Using time series analysis and carefully controlling for possible intervening variables (such as changes in crime rates, neighborhood demographics, and poverty rates), the researchers found that:
[P]ublicized cases of police violence against unarmed black men have a clear and significant impact on citizen crime reporting. Once the story of Frank Jude’s beating appeared in the press, Milwaukee residents, especially people in black neighborhoods, were less likely to call the police, including to report violent crime. Both white and black citizens opinions of the police may drop after a high-profile brutality case against unarmed black men… but our study found that only people living in black neighborhoods altered their crime-reporting behavior for a significant period of time after the publication of such events. The dampening effect of the Jude beating on citizen crime reporting persisted for months, resulting in a net loss of more than 20,000 911 calls. It is one thing to disparage law enforcement in your thoughts and speech after an instance of police violence or corruption makes the news. It is quite another to witness a crime, or even to be victimized, and refuse to report it.
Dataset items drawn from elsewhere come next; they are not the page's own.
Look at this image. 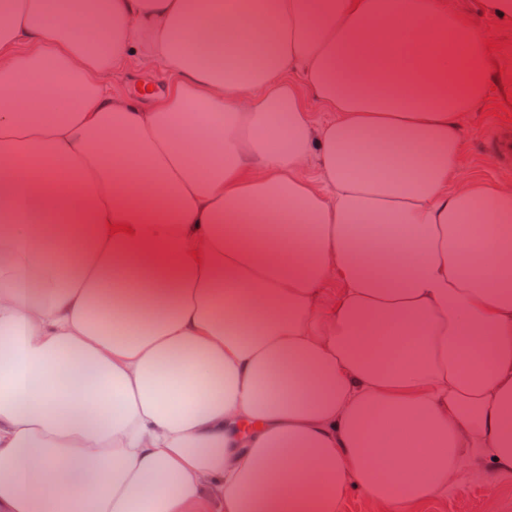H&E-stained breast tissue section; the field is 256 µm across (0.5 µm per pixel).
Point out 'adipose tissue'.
I'll return each instance as SVG.
<instances>
[{
	"mask_svg": "<svg viewBox=\"0 0 512 512\" xmlns=\"http://www.w3.org/2000/svg\"><path fill=\"white\" fill-rule=\"evenodd\" d=\"M133 56L159 98L113 96ZM492 82L446 0H6L0 512H406L462 462L511 476L512 188L448 189ZM164 70L157 64L148 65L138 57L131 58L125 65L118 69L113 70L112 75L108 78L107 82L112 94L115 96H128L137 92L138 82L144 84H164L162 91L156 95L163 94L167 88L168 82ZM339 512H386L359 490H350Z\"/></svg>",
	"mask_w": 512,
	"mask_h": 512,
	"instance_id": "1",
	"label": "adipose tissue"
}]
</instances>
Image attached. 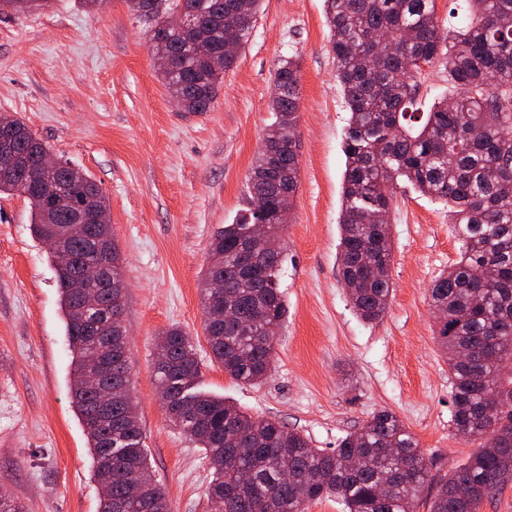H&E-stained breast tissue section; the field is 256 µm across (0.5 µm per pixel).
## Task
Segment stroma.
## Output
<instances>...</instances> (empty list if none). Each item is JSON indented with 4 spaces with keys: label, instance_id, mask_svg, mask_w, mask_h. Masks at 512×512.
Segmentation results:
<instances>
[{
    "label": "stroma",
    "instance_id": "stroma-1",
    "mask_svg": "<svg viewBox=\"0 0 512 512\" xmlns=\"http://www.w3.org/2000/svg\"><path fill=\"white\" fill-rule=\"evenodd\" d=\"M323 0H262L211 111L176 107L152 61L146 26L126 0H81L0 13V114L24 119L61 162L91 175L109 203L127 291L131 389L152 472L171 512H210L204 452L169 420L155 380L156 344L181 327L202 390L272 418L332 450L380 409L413 434L429 476L416 512L477 450L451 423L448 363L429 288L460 258L448 206L399 182L390 212L393 292L363 321L339 273V217L349 111L336 79ZM298 59L300 178L283 231L288 317L275 366L244 384L212 362L202 279L218 227L248 207L247 176L273 121L281 60ZM72 353L57 272L34 236L28 200L0 193V489L26 512H98L87 436L72 397Z\"/></svg>",
    "mask_w": 512,
    "mask_h": 512
}]
</instances>
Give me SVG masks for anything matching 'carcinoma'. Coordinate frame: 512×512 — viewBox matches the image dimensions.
<instances>
[{"label": "carcinoma", "instance_id": "obj_1", "mask_svg": "<svg viewBox=\"0 0 512 512\" xmlns=\"http://www.w3.org/2000/svg\"><path fill=\"white\" fill-rule=\"evenodd\" d=\"M261 0H127L130 11L165 26L183 12L194 31L217 50L211 64L198 62L189 34L164 32L153 53L163 85L187 83L183 111L208 112L236 56L224 54L225 30L248 41ZM463 26L444 29L435 0H324L336 77L350 118L340 226L341 280L356 313L383 317L392 294L393 245L389 232L393 190L402 179L424 195L453 204L460 259L430 288L441 311L439 344L448 360L454 429L480 441L435 493L430 512H478L483 499L512 477V0H468ZM448 71L455 96L416 109L421 64ZM299 70L292 59L275 73L270 108L274 121L255 156L247 181L249 202H262L211 237L208 257L221 262L224 301L210 303L202 286L204 332L211 354L232 379L258 384L270 374L274 343L288 304L280 288L283 261L279 195H295L299 161ZM77 198L108 209L100 186L83 171L53 173ZM33 232L63 239L56 262L66 335L75 361L73 399L87 435L94 476L103 495L99 512H170L166 493L149 466L142 429L130 395L129 346L113 332L125 308V288H97L80 296V267L112 252V282H123L111 225L71 235L64 211L31 193ZM268 228L251 251L256 271L242 268L243 244L252 224ZM108 365L99 389L86 387L88 360ZM156 382L170 421L204 449L212 469L206 487L213 512H252L275 496L273 512H306L312 501L335 498L346 512H415L428 467L403 422L383 409L337 448L311 446L301 433L274 419L248 415L233 403L196 390L201 367L191 337L173 326L160 337ZM105 399L111 410L99 413ZM246 491L233 494L241 476Z\"/></svg>", "mask_w": 512, "mask_h": 512}]
</instances>
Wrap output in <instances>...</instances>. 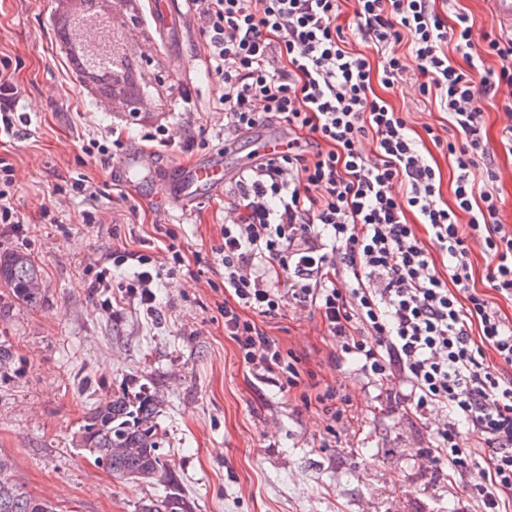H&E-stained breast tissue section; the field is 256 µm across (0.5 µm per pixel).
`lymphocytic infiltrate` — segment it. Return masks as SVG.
Instances as JSON below:
<instances>
[{
	"instance_id": "f902f5d3",
	"label": "lymphocytic infiltrate",
	"mask_w": 512,
	"mask_h": 512,
	"mask_svg": "<svg viewBox=\"0 0 512 512\" xmlns=\"http://www.w3.org/2000/svg\"><path fill=\"white\" fill-rule=\"evenodd\" d=\"M340 2L189 0L202 64L224 87L225 142L268 123L288 137L230 193L224 333L259 382L289 391L302 383L300 359L257 320L314 308L335 355L405 386L416 419L441 412L421 451L431 467L465 487L476 512H512V321L492 300L512 299V225L499 217L483 122L512 85V31L476 33L469 12L447 20L435 0H354L351 37L336 23ZM357 37L380 54L381 75ZM410 73L448 114L430 139L456 163L450 204L427 148L372 87ZM475 243L489 258L485 290L471 282Z\"/></svg>"
}]
</instances>
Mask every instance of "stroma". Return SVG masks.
Segmentation results:
<instances>
[{"mask_svg": "<svg viewBox=\"0 0 512 512\" xmlns=\"http://www.w3.org/2000/svg\"><path fill=\"white\" fill-rule=\"evenodd\" d=\"M143 2L147 22L124 30L131 58L149 60L139 81L146 105L132 120L121 100L74 83L56 50L54 21L72 10L71 0H0V57L11 59L22 89V120L0 137V157L13 165L14 202L27 217L19 226L0 224V247L30 255L43 280L39 304H13L0 318V345L16 359L13 372L0 377V457L9 459L11 477L62 512H135L141 499L163 497L161 484L113 481L74 441L88 408L114 390L144 389L159 400L161 452L188 512H473L467 492L420 457L427 428L404 410L399 385L369 380L352 361H333L314 309L288 306L266 323L301 357L311 402L256 382L242 363L217 309L224 299L216 263L223 196L166 215L156 199L191 161L220 155L235 170L280 130L258 128L225 150L217 107L223 88L199 63L204 39L186 0L167 23L154 0ZM184 85L195 103L186 115L177 107ZM417 86L410 74L395 88L378 83L374 90L423 139L448 116ZM186 121L205 145L189 152L152 147L142 168H125L118 157L104 166L83 149L88 135L114 126L162 125L178 139ZM484 122L502 219L512 225V153L500 146L512 120L492 103ZM81 175L98 188L96 197L62 192L64 181ZM44 208L49 217L41 216ZM85 212L94 223H79ZM167 229L182 265L167 252ZM120 245L163 266L153 310L122 291L137 267L113 266ZM102 265L112 270L108 291L91 285ZM326 385L353 403V420L332 435L313 400Z\"/></svg>", "mask_w": 512, "mask_h": 512, "instance_id": "obj_1", "label": "stroma"}]
</instances>
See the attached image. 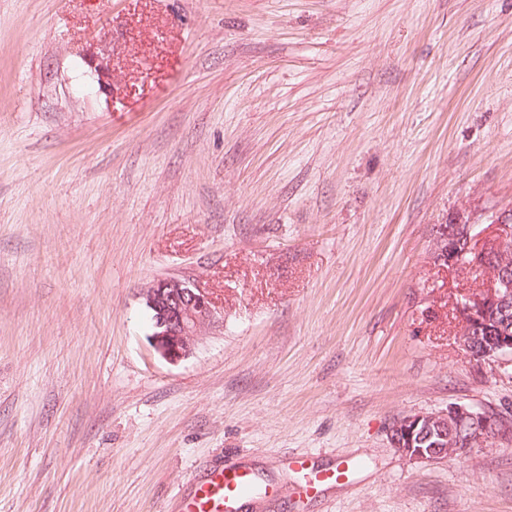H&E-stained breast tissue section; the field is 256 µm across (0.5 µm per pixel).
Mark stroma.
Returning <instances> with one entry per match:
<instances>
[{"mask_svg":"<svg viewBox=\"0 0 512 512\" xmlns=\"http://www.w3.org/2000/svg\"><path fill=\"white\" fill-rule=\"evenodd\" d=\"M512 204V0H0V512H179L243 464V512H512V441L413 464L462 405L442 225ZM223 315L172 364L144 292ZM343 460L305 494L289 459Z\"/></svg>","mask_w":512,"mask_h":512,"instance_id":"1","label":"stroma"}]
</instances>
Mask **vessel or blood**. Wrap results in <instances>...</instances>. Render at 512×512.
I'll return each mask as SVG.
<instances>
[{"instance_id": "obj_1", "label": "vessel or blood", "mask_w": 512, "mask_h": 512, "mask_svg": "<svg viewBox=\"0 0 512 512\" xmlns=\"http://www.w3.org/2000/svg\"><path fill=\"white\" fill-rule=\"evenodd\" d=\"M289 464L307 474L304 490L308 493L320 492L324 486L339 482L352 468L351 462L346 461L335 468L315 472L304 456L291 458ZM255 486L256 479L249 472L231 467L213 469L204 482L183 499L181 512H237L244 494Z\"/></svg>"}]
</instances>
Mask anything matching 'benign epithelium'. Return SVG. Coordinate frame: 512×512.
<instances>
[{
    "mask_svg": "<svg viewBox=\"0 0 512 512\" xmlns=\"http://www.w3.org/2000/svg\"><path fill=\"white\" fill-rule=\"evenodd\" d=\"M486 223L491 235H484L477 224H462L439 237L440 261L454 269L470 256L472 265L492 251L512 243V204L491 212ZM145 305L153 323L152 342L161 355L178 363L193 354L201 328L216 321L220 310L213 294L191 278L168 277L157 280L145 293ZM459 323L482 327L488 317L506 314L512 308V277L500 273L484 279L476 292L455 298ZM477 362L512 358V336L505 333L477 350L465 345ZM508 437L499 419L489 413L464 406H450L435 413L413 414L397 420L389 430L393 448L411 463L437 462L471 451L473 440L493 442Z\"/></svg>",
    "mask_w": 512,
    "mask_h": 512,
    "instance_id": "1",
    "label": "benign epithelium"
}]
</instances>
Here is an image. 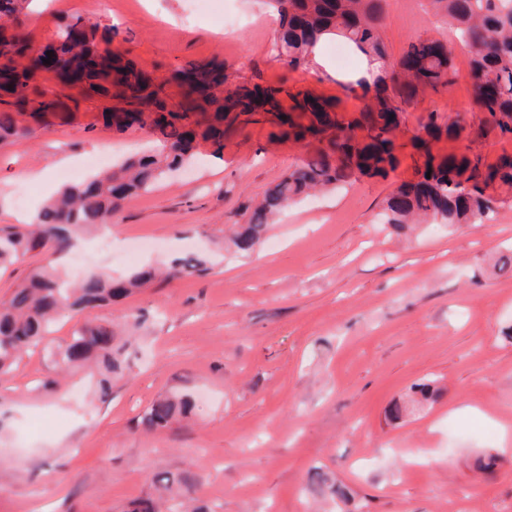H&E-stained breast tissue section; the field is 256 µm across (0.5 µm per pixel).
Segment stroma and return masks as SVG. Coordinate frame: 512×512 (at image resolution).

Desmond, Papachristos and Kirk’s findings remind us that police violence has an impact on more than just those directly involved, but mistrust of police can reduce the public’s willingness to cooperate with police investigations or to call police when a crime has been committed. For those that have experienced events similar to Frank Jude, calling the police may not seem like a good idea. When police are not seen as neighborhood protectors, citizens may take on this role themselves, leading to retribution and more violence.
While we might hear about police violence more now thanks to the social media and the ubiquity of cell phone video, this is not a new problem. As The Atlantic reported last year, concerns about police led to the civil unrest in cities across the country during the 1960s.
Following these events, a federal investigation studied the roots of the problem and published their findings in a 1967 book known as the Kerner Report. The report noted the pervasiveness of racial segregation and police brutality as key causes of civil unrest, and recommended that cities move away from the militarized policing that had begun in many of the poorest sections of America’s cities. Nearly 50 years on, we can see that the Kerner commission’s findings were not heeded, and the same issues that sparked uprisings in the 1960s are still with us today.
Understanding the concept social location can help us better understand why people might view issues like policing in a very different way. It is a useful tool for going beyond thinking our perspective is the only viewpoint, and instead one viewpoint among many.
What other controversial issues can the concept of social location help us better understand?